In some cases, he also claimed false business expenses on the returns of medical practices.
St. Louis, in his lawsuit, said Pinaud would show him one set of numbers but give the IRS something different.
"He didn't know a thing," Fitzgibbons said, "and neither did the other victims. What Pinaud did was add partnerships to the returns, and the victims never saw or heard of these. What was sent to the IRS created losses and the money went to Pinaud rather than the victims."
In his lawsuit, St. Louis told of providing Pinaud more than $1.2 million for one year's tax liability and more than $1.5 million in estimated payments for the following year. When it was all over, the doctor wound up owing the IRS that much and more.

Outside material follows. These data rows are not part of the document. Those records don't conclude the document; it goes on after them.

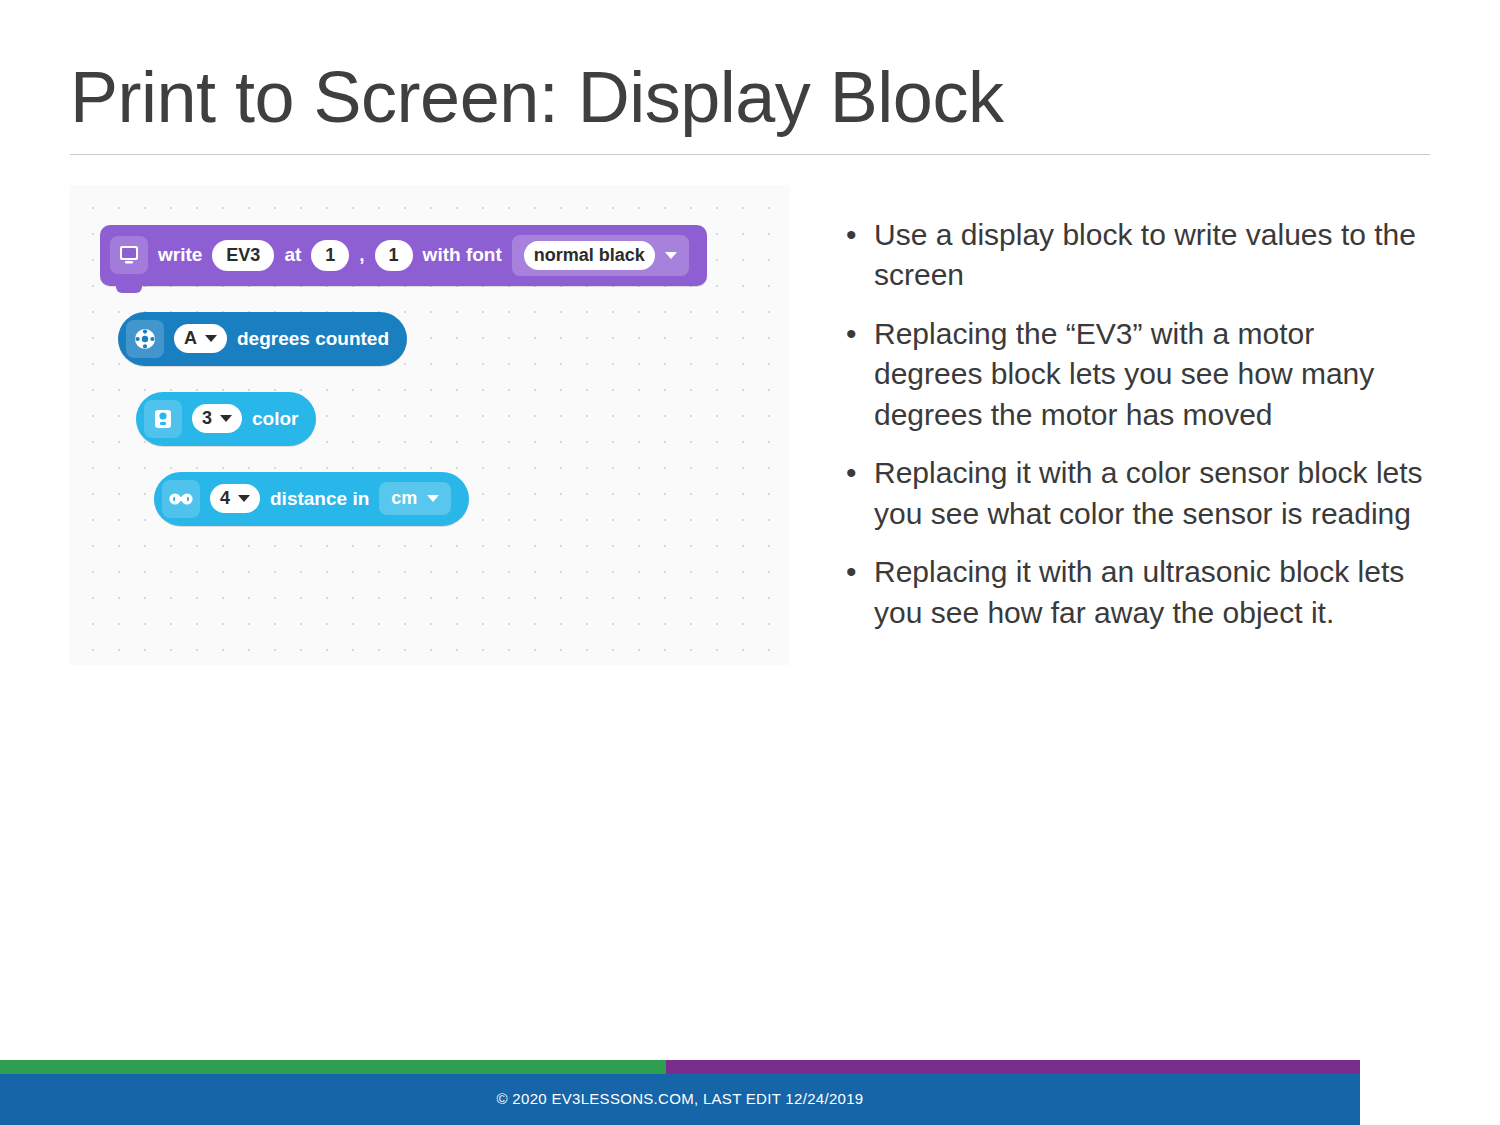Print to Screen: Display Block
write EV3 at 1 , 1 with font normal black
A degrees counted
3 color
4 distance in cm
Use a display block to write values to the screen
Replacing the “EV3” with a motor degrees block lets you see how many degrees the motor has moved
Replacing it with a color sensor block lets you see what color the sensor is reading
Replacing it with an ultrasonic block lets you see how far away the object it.
© 2020 EV3LESSONS.COM, LAST EDIT 12/24/2019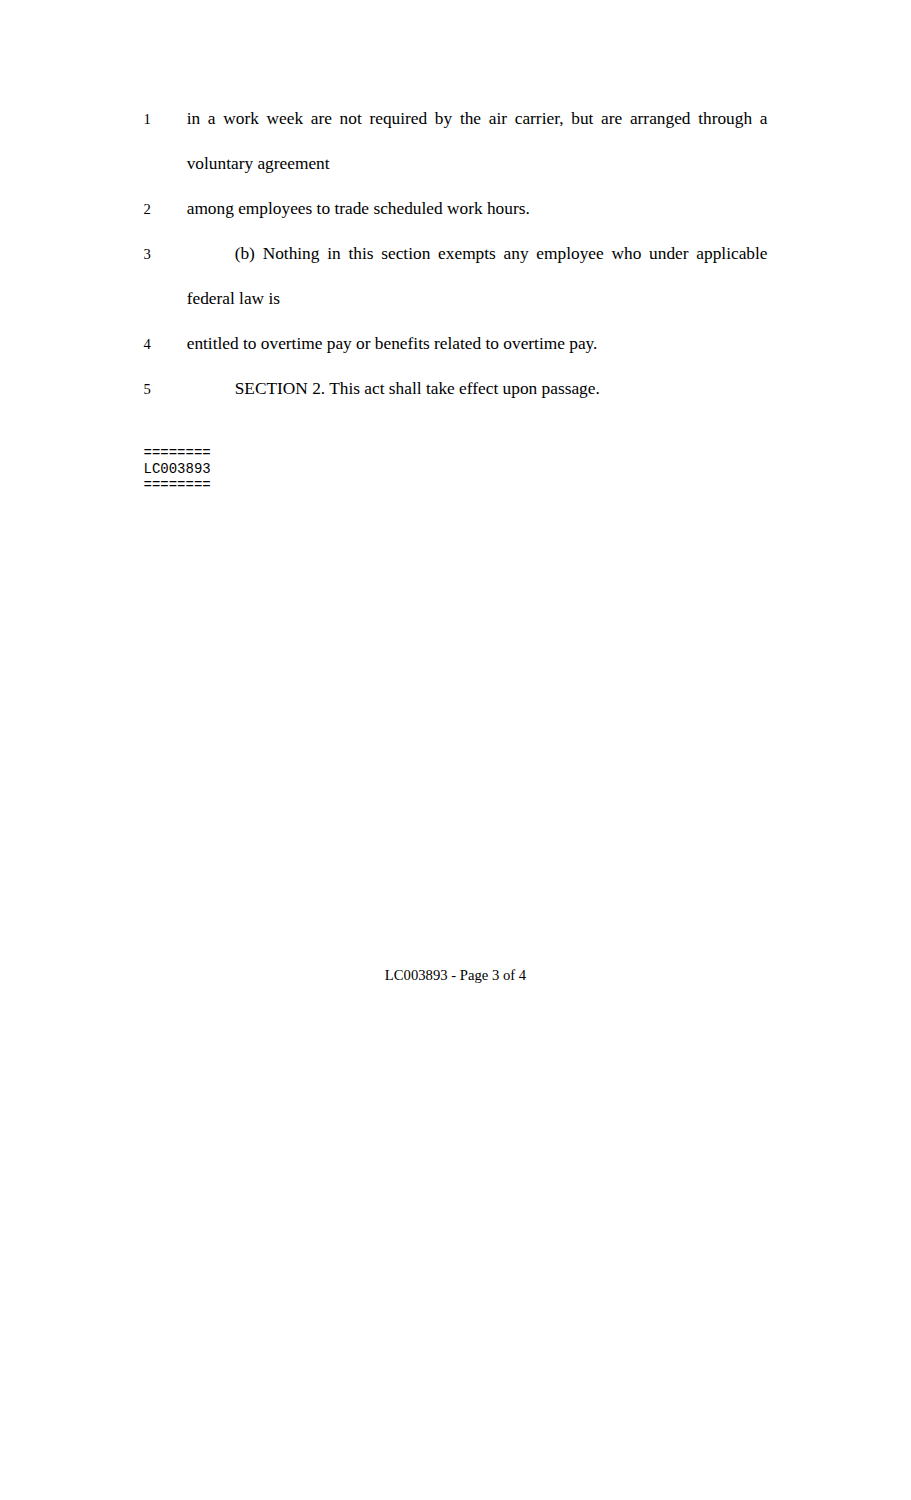1
in a work week are not required by the air carrier, but are arranged through a voluntary agreement
2
among employees to trade scheduled work hours.
3
(b) Nothing in this section exempts any employee who under applicable federal law is
4
entitled to overtime pay or benefits related to overtime pay.
5
SECTION 2. This act shall take effect upon passage.
========
LC003893
========
LC003893 - Page 3 of 4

And the accountant wound up needing doctors.
Pinaud never made it to U.S. District Court in Tampa to face charges in the case, which was investigated by IRS-Criminal Investigation.
Prosecutor Josephine Thomas asked a judge to vacate an arrest warrant after it became clear that the tax accountant's medical situation was grave.
Attorney B. Gray Gibbs of St. Petersburg told the court that Pinaud had been confined to bed since early February with end-stage renal disease, Type 2 diabetes and anemia, and would require a stretcher to attend his initial appearance.
On April 30, the prosecutor filed a motion for a physical and psychiatric examination of Pinaud, but it never happened. Two weeks later, a Hudson funeral home reported Pinaud's death.
"I'm not sure he even understood that he had been indicted," Gibbs said this week.
"He was really, really sick from the time he was indicted until he passed away."
The U.S. Attorney's Office, which had tied up many of Pinaud's assets in anticipation of an order of forfeiture in the criminal case, must now decide how to proceed.
It's unclear whether the government will try to get at the assets through a different means, such as civil forfeiture.
"In light of Mr. Pinaud's reported death," spokesman William Daniels said, "our office will be reviewing the facts of the case to determine the most appropriate course of action."